### Exercise directions
Recast all of the lines below as a Markdown table with two columns, Row and Line. Number each row and leave out any blank lines.

─── Task material

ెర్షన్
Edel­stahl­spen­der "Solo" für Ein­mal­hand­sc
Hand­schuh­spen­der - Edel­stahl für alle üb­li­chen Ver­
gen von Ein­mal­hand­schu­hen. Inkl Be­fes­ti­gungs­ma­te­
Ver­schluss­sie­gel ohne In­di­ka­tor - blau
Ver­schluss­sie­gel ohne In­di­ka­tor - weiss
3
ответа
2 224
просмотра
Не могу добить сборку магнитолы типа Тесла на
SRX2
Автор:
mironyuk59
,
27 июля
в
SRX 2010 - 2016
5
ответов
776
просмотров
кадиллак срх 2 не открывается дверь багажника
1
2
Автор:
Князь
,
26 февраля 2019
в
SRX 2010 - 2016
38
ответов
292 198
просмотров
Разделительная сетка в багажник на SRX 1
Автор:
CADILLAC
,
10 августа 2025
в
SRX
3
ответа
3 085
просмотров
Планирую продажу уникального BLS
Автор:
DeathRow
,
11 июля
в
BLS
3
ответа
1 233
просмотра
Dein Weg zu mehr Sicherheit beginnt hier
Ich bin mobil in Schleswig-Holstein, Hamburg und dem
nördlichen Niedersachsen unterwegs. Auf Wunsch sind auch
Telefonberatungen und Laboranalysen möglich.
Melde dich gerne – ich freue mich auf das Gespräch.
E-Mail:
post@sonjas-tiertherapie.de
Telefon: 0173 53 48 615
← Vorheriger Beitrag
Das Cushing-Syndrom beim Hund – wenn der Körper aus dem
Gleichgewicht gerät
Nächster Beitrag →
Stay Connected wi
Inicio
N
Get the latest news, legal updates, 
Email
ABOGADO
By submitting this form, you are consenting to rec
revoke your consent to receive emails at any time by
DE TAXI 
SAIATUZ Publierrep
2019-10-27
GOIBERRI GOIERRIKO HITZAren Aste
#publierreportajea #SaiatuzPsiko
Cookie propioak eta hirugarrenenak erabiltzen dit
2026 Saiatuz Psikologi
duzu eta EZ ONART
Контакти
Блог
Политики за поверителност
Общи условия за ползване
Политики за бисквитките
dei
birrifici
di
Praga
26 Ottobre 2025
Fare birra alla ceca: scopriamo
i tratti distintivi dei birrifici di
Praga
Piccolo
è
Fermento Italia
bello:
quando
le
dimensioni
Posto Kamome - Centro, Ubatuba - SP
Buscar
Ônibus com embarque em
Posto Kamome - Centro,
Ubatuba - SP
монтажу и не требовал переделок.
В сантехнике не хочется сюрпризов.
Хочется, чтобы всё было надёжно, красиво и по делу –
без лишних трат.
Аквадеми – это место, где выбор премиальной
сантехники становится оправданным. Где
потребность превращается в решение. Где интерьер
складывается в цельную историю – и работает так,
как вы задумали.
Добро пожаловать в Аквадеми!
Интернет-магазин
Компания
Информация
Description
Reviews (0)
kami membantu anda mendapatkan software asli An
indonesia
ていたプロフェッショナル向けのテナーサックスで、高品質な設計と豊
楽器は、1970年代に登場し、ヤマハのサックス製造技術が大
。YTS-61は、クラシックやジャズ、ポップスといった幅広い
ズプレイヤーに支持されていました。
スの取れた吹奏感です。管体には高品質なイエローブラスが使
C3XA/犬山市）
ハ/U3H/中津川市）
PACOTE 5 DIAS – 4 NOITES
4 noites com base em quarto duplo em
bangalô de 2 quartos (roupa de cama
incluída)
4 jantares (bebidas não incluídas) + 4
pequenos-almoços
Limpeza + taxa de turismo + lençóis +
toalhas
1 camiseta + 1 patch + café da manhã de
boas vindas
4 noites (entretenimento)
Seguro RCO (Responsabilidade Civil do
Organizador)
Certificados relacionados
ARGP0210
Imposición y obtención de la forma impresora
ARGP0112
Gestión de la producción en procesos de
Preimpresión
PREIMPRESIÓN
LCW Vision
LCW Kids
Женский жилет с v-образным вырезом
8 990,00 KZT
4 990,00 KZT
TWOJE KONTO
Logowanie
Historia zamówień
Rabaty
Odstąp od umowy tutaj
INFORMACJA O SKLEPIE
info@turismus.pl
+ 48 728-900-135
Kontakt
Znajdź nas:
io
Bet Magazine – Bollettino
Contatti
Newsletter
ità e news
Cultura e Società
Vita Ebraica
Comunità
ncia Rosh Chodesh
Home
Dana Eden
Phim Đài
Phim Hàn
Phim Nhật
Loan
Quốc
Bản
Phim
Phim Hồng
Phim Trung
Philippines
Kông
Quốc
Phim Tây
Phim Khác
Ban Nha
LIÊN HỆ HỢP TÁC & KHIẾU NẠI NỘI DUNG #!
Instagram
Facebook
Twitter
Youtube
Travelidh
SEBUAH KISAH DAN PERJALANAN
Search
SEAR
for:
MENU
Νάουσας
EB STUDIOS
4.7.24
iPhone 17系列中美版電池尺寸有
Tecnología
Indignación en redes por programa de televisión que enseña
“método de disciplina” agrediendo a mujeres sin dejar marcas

──────

### Problem solution
| Row | Line |
|---|---|
| 1 | ెర్షన్ |
| 2 | Edel­stahl­spen­der "Solo" für Ein­mal­hand­sc |
| 3 | Hand­schuh­spen­der - Edel­stahl für alle üb­li­chen Ver­ |
| 4 | gen von Ein­mal­hand­schu­hen. Inkl Be­fes­ti­gungs­ma­te­ |
| 5 | Ver­schluss­sie­gel ohne In­di­ka­tor - blau |
| 6 | Ver­schluss­sie­gel ohne In­di­ka­tor - weiss |
| 7 | 3 |
| 8 | ответа |
| 9 | 2 224 |
| 10 | просмотра |
| 11 | Не могу добить сборку магнитолы типа Тесла на |
| 12 | SRX2 |
| 13 | Автор: |
| 14 | mironyuk59 |
| 15 | , |
| 16 | 27 июля |
| 17 | в |
| 18 | SRX 2010 - 2016 |
| 19 | 5 |
| 20 | ответов |
| 21 | 776 |
| 22 | просмотров |
| 23 | кадиллак срх 2 не открывается дверь багажника |
| 24 | 1 |
| 25 | 2 |
| 26 | Автор: |
| 27 | Князь |
| 28 | , |
| 29 | 26 февраля 2019 |
| 30 | в |
| 31 | SRX 2010 - 2016 |
| 32 | 38 |
| 33 | ответов |
| 34 | 292 198 |
| 35 | просмотров |
| 36 | Разделительная сетка в багажник на SRX 1 |
| 37 | Автор: |
| 38 | CADILLAC |
| 39 | , |
| 40 | 10 августа 2025 |
| 41 | в |
| 42 | SRX |
| 43 | 3 |
| 44 | ответа |
| 45 | 3 085 |
| 46 | просмотров |
| 47 | Планирую продажу уникального BLS |
| 48 | Автор: |
| 49 | DeathRow |
| 50 | , |
| 51 | 11 июля |
| 52 | в |
| 53 | BLS |
| 54 | 3 |
| 55 | ответа |
| 56 | 1 233 |
| 57 | просмотра |
| 58 | Dein Weg zu mehr Sicherheit beginnt hier |
| 59 | Ich bin mobil in Schleswig-Holstein, Hamburg und dem |
| 60 | nördlichen Niedersachsen unterwegs. Auf Wunsch sind auch |
| 61 | Telefonberatungen und Laboranalysen möglich. |
| 62 | Melde dich gerne – ich freue mich auf das Gespräch. |
| 63 | E-Mail: |
| 64 | post@sonjas-tiertherapie.de |
| 65 | Telefon: 0173 53 48 615 |
| 66 | ← Vorheriger Beitrag |
| 67 | Das Cushing-Syndrom beim Hund – wenn der Körper aus dem |
| 68 | Gleichgewicht gerät |
| 69 | Nächster Beitrag → |
| 70 | Stay Connected wi |
| 71 | Inicio |
| 72 | N |
| 73 | Get the latest news, legal updates,  |
| 74 | Email |
| 75 | ABOGADO |
| 76 | By submitting this form, you are consenting to rec |
| 77 | revoke your consent to receive emails at any time by |
| 78 | DE TAXI  |
| 79 | SAIATUZ Publierrep |
| 80 | 2019-10-27 |
| 81 | GOIBERRI GOIERRIKO HITZAren Aste |
| 82 | #publierreportajea #SaiatuzPsiko |
| 83 | Cookie propioak eta hirugarrenenak erabiltzen dit |
| 84 | 2026 Saiatuz Psikologi |
| 85 | duzu eta EZ ONART |
| 86 | Контакти |
| 87 | Блог |
| 88 | Политики за поверителност |
| 89 | Общи условия за ползване |
| 90 | Политики за бисквитките |
| 91 | dei |
| 92 | birrifici |
| 93 | di |
| 94 | Praga |
| 95 | 26 Ottobre 2025 |
| 96 | Fare birra alla ceca: scopriamo |
| 97 | i tratti distintivi dei birrifici di |
| 98 | Praga |
| 99 | Piccolo |
| 100 | è |
| 101 | Fermento Italia |
| 102 | bello: |
| 103 | quando |
| 104 | le |
| 105 | dimensioni |
| 106 | Posto Kamome - Centro, Ubatuba - SP |
| 107 | Buscar |
| 108 | Ônibus com embarque em |
| 109 | Posto Kamome - Centro, |
| 110 | Ubatuba - SP |
| 111 | монтажу и не требовал переделок. |
| 112 | В сантехнике не хочется сюрпризов. |
| 113 | Хочется, чтобы всё было надёжно, красиво и по делу – |
| 114 | без лишних трат. |
| 115 | Аквадеми – это место, где выбор премиальной |
| 116 | сантехники становится оправданным. Где |
| 117 | потребность превращается в решение. Где интерьер |
| 118 | складывается в цельную историю – и работает так, |
| 119 | как вы задумали. |
| 120 | Добро пожаловать в Аквадеми! |
| 121 | Интернет-магазин |
| 122 | Компания |
| 123 | Информация |
| 124 | Description |
| 125 | Reviews (0) |
| 126 | kami membantu anda mendapatkan software asli An |
| 127 | indonesia |
| 128 | ていたプロフェッショナル向けのテナーサックスで、高品質な設計と豊 |
| 129 | 楽器は、1970年代に登場し、ヤマハのサックス製造技術が大 |
| 130 | 。YTS-61は、クラシックやジャズ、ポップスといった幅広い |
| 131 | ズプレイヤーに支持されていました。 |
| 132 | スの取れた吹奏感です。管体には高品質なイエローブラスが使 |
| 133 | C3XA/犬山市） |
| 134 | ハ/U3H/中津川市） |
| 135 | PACOTE 5 DIAS – 4 NOITES |
| 136 | 4 noites com base em quarto duplo em |
| 137 | bangalô de 2 quartos (roupa de cama |
| 138 | incluída) |
| 139 | 4 jantares (bebidas não incluídas) + 4 |
| 140 | pequenos-almoços |
| 141 | Limpeza + taxa de turismo + lençóis + |
| 142 | toalhas |
| 143 | 1 camiseta + 1 patch + café da manhã de |
| 144 | boas vindas |
| 145 | 4 noites (entretenimento) |
| 146 | Seguro RCO (Responsabilidade Civil do |
| 147 | Organizador) |
| 148 | Certificados relacionados |
| 149 | ARGP0210 |
| 150 | Imposición y obtención de la forma impresora |
| 151 | ARGP0112 |
| 152 | Gestión de la producción en procesos de |
| 153 | Preimpresión |
| 154 | PREIMPRESIÓN |
| 155 | LCW Vision |
| 156 | LCW Kids |
| 157 | Женский жилет с v-образным вырезом |
| 158 | 8 990,00 KZT |
| 159 | 4 990,00 KZT |
| 160 | TWOJE KONTO |
| 161 | Logowanie |
| 162 | Historia zamówień |
| 163 | Rabaty |
| 164 | Odstąp od umowy tutaj |
| 165 | INFORMACJA O SKLEPIE |
| 166 | info@turismus.pl |
| 167 | + 48 728-900-135 |
| 168 | Kontakt |
| 169 | Znajdź nas: |
| 170 | io |
| 171 | Bet Magazine – Bollettino |
| 172 | Contatti |
| 173 | Newsletter |
| 174 | ità e news |
| 175 | Cultura e Società |
| 176 | Vita Ebraica |
| 177 | Comunità |
| 178 | ncia Rosh Chodesh |
| 179 | Home |
| 180 | Dana Eden |
| 181 | Phim Đài |
| 182 | Phim Hàn |
| 183 | Phim Nhật |
| 184 | Loan |
| 185 | Quốc |
| 186 | Bản |
| 187 | Phim |
| 188 | Phim Hồng |
| 189 | Phim Trung |
| 190 | Philippines |
| 191 | Kông |
| 192 | Quốc |
| 193 | Phim Tây |
| 194 | Phim Khác |
| 195 | Ban Nha |
| 196 | LIÊN HỆ HỢP TÁC & KHIẾU NẠI NỘI DUNG #! |
| 197 | Instagram |
| 198 | Facebook |
| 199 | Twitter |
| 200 | Youtube |
| 201 | Travelidh |
| 202 | SEBUAH KISAH DAN PERJALANAN |
| 203 | Search |
| 204 | SEAR |
| 205 | for: |
| 206 | MENU |
| 207 | Νάουσας |
| 208 | EB STUDIOS |
| 209 | 4.7.24 |
| 210 | iPhone 17系列中美版電池尺寸有 |
| 211 | Tecnología |
| 212 | Indignación en redes por programa de televisión que enseña |
| 213 | “método de disciplina” agrediendo a mujeres sin dejar marcas |